So in my lil’ ole neck of the woods there have been a LOT of Trump/Pence signs going up this week. Even my son noticed; we discussed it tonight in the car. It made me think of a friend of mine who has been adamantly online in social media blasting Trump; calling out racist views. Very vocal, opinionated.
And I get it. This is important.
But I resist such expressions. And it causes a conflict in my soul. I actually do deeply fear Donald Trump becoming our President. For a lot of reasons, but mostly because he appears to have that very powerful combination of smart enough to be mean and mean enough to be smart. We all remember our high school bullies. He reminds me of them in every evil way.
My soul wants peace. I don’t want to fight – with anyone. I have friends, family – people I admire and respect – who are very sure that Trump is the right choice. And then there is Hillary Clinton. Who, I am so sorry, I just do not trust. I do believe she is a better choice than Donald Trump; I actually believe she is a very smart woman. But I also believe she is a choice that simply locks us back into the status quo; of the powerful retaining power; of politics as usual; of keeping us at war.
What to do?
I do not pretend to have the answers; but I have made a decision. I will vote; and I will vote for Hillary Clinton as I pinch my nose. But I’m not digging in on either side. I am not rejecting my friends who strongly support either candidate. I’m staying on the side of peace; on the side of connection; on the side of “okay, you think this and I think that … can’t we still talk?
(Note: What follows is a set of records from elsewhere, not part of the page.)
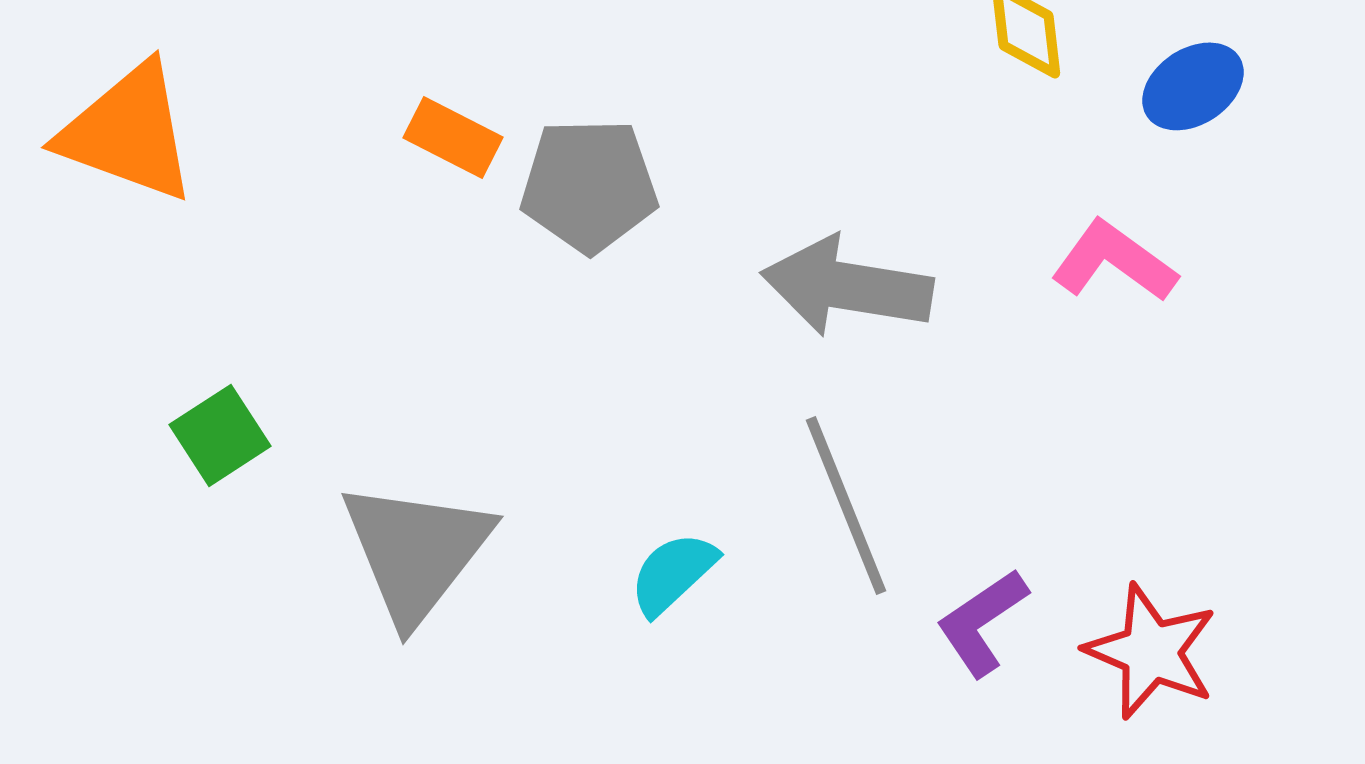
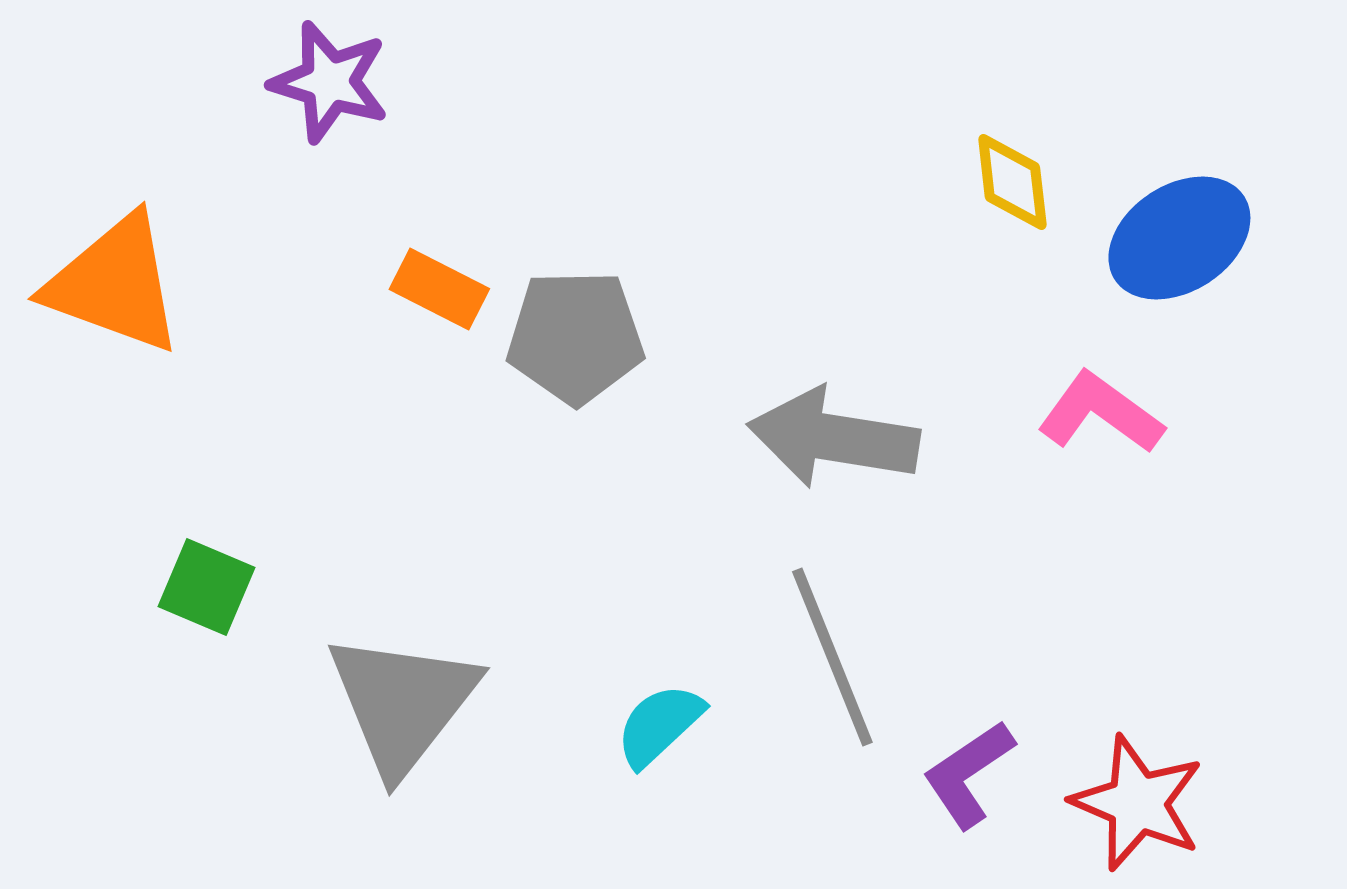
blue ellipse: (1193, 86) -> (1179, 238), size x1.4
green square: (220, 435) -> (206, 587), turned -34

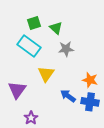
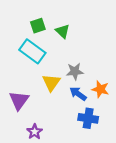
gray star: (66, 49) -> (75, 71), moved
blue arrow: (68, 96) -> (78, 94), moved
blue cross: (90, 102) -> (88, 118), moved

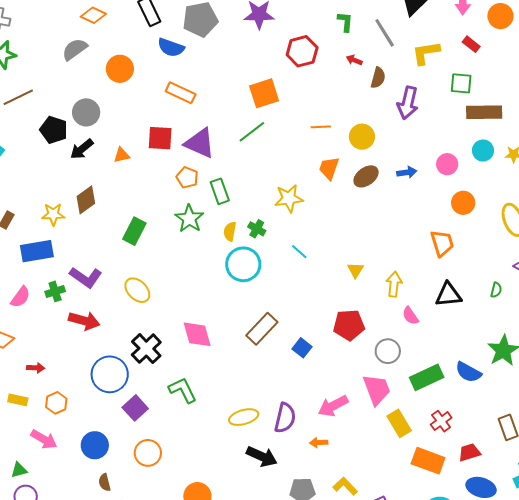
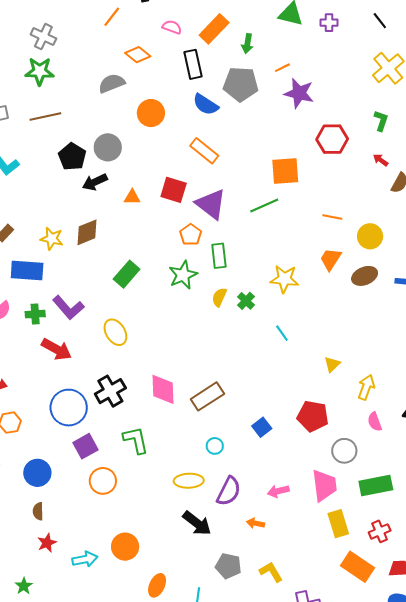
cyan circle: (243, 264) -> (215, 446), moved, size x0.5
brown rectangle: (262, 329) -> (207, 396), moved
pink arrow: (333, 406) -> (278, 491), size x0.7
orange circle: (148, 453) -> (103, 481), moved

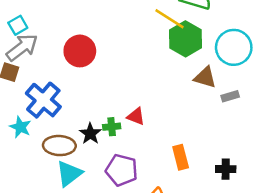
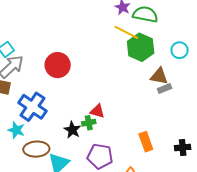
cyan circle: (234, 47) -> (180, 50), size x0.6
gray rectangle: (230, 96) -> (165, 88), moved
red triangle: (136, 116) -> (97, 111), moved
brown ellipse: (59, 146) -> (36, 149), moved

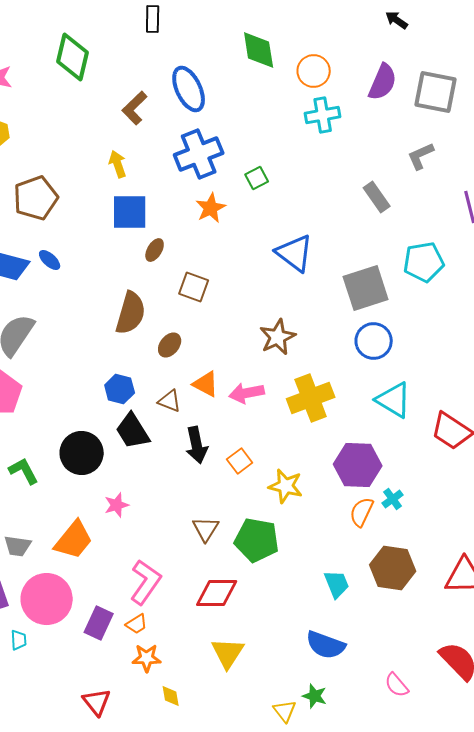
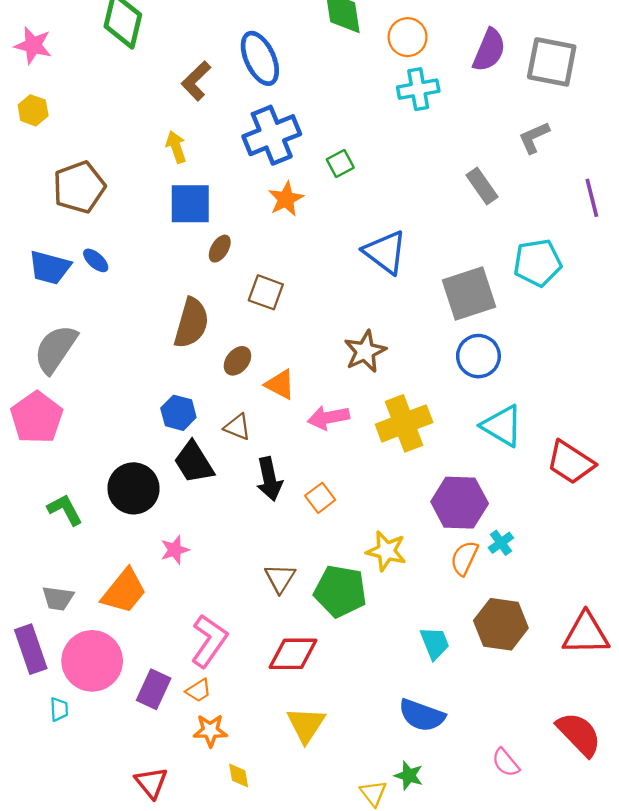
orange triangle: (206, 384) -> (280, 384), moved
yellow star: (286, 486) -> (386, 551), moved

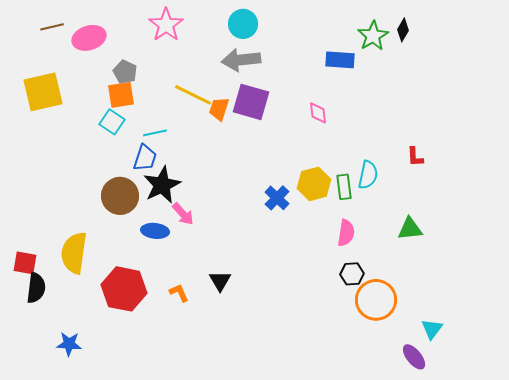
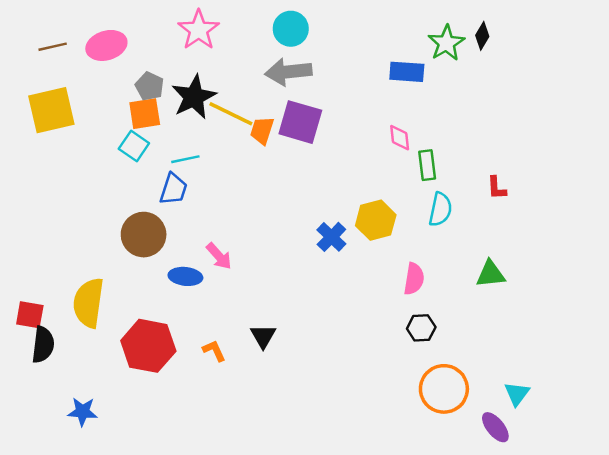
brown line: (52, 27) -> (53, 47), moved
pink diamond: (318, 113) -> (400, 138), moved
black star: (162, 185) -> (194, 97), moved
green rectangle: (344, 187) -> (427, 165), moved
orange circle: (376, 300) -> (444, 389), moved

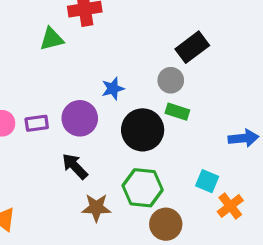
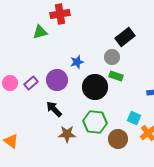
purple rectangle: (37, 123) -> (31, 83), turned -32
brown circle: (166, 224) -> (118, 139), moved

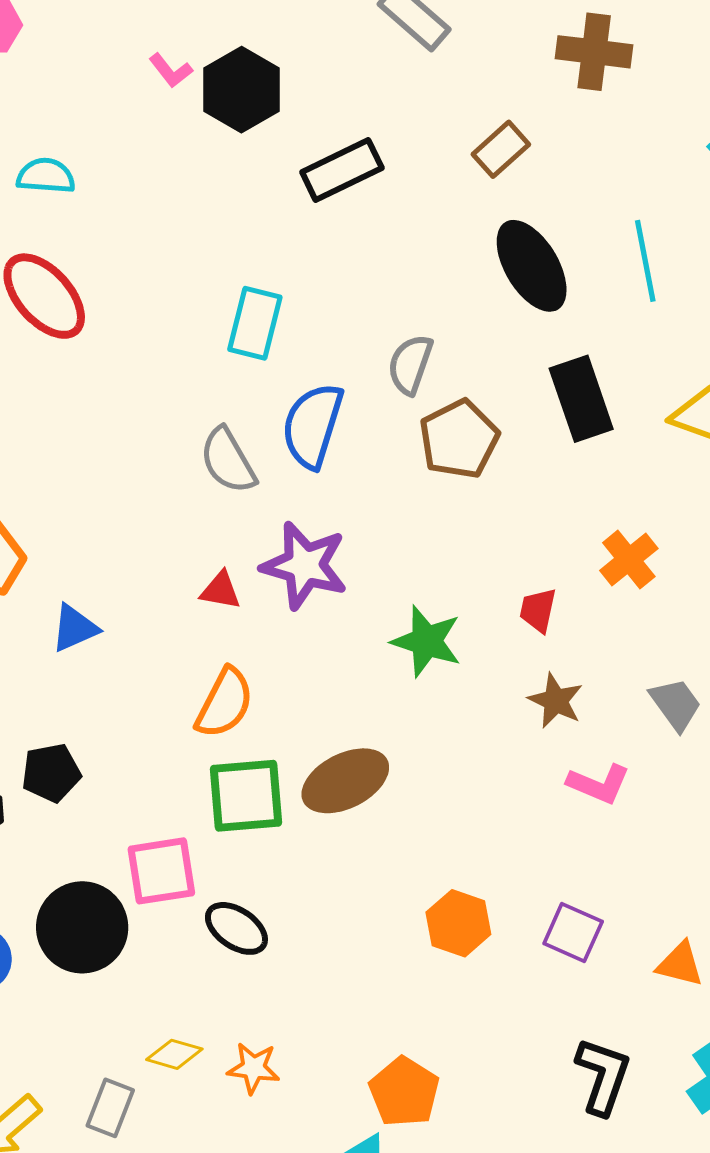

Can’t we still be friends?” Even if it relates to really large issues that push ALL my buttons. For example, I truly cannot understand disliking or judging someone from the color of the skin or their choice in religion.
But I also know that we learn what we live and so many of us have been steeped in hatred and it is hard to let it go.
I really do not believe that my simple opinion will be enough to sway anyone; we all need to think for ourselves. But I do believe my life and my actions speak for me; that my talk and my walk line-the-hell-up, at least most days. And that THAT speaks louder than my words.
The answer to all this conflict lies in this connection from person to person. Do you see me? Do I see you? We are losing our communities; we are losing each other.
A sweet moment occurred last week as I was teaching at Roanoke College. I teach a yoga course there, this is my second year. It is a great gift to bring this powerful practice to these “children” who are about to launch into the world.
Last week a young man stayed after to talk. He talked about how interesting the course had been, which was sweet and made my soul sing – and then he asked if I had ever traveled and yes, I responded, yes; I sure have tried to see some of this amazing world.
He said that he used to think he had all the answers; that he understood how things were and how there really wasn’t anything out there to see or learn. And then he traveled to London, and everything changed; he realized there were other valid ways of thinking; other viewpoints. And that was the catalyst that led him to taking yoga to find out more about Eastern thought and philosophy. And he learned this just by going to London, an English-speaking place. So interesting.
It was a sweet reminder of how I have always told my children “I will never take you to Disneyland; but I will show you as much of the world as I can.”
And I have.
When you travel; whether it is 20 miles away or 2000 miles away – you have new experiences; you are a stranger in a strange land. It helps you to have new perspective. To meet new people, to be uncomfortable; to be the only white person or the only blonde person or the only brown person or the only English-speaking person … or maybe even just the only person who doesn’t know where the hell the subway is … Traveling helps connect us to our humanity; to our need for connection; to our need for each other.
When you meet someone from another country you might take the time to find them on a map; when there’s an earthquake, you think of them. When there’s a bombing, you worry. The planet; the universe; it shrinks.
So, maybe this is a very long way of saying – my friends are my friends. I hope no matter what the outcome this Fall, we will still be there to support each other. I hope that our personal connection will be greater than some philosophical division. I hope that everyone will realize that people are people are PEOPLE and it doesn’t matter if they have red hair or brown eyes or curly hair or worship Durga or adore Jesus or kneel to Mohammad.
I don’t judge you decision this Fall; we’re all struggling, we’re all hoping, we’re all trying. But maybe the answer isn’t about our decision. It’s how we treat each other. Less division, more inclusion; less fear, more faith; less short-sightedness, more consciousness. And hopefully, heaps more love and … some day … some day my dear friends … peace.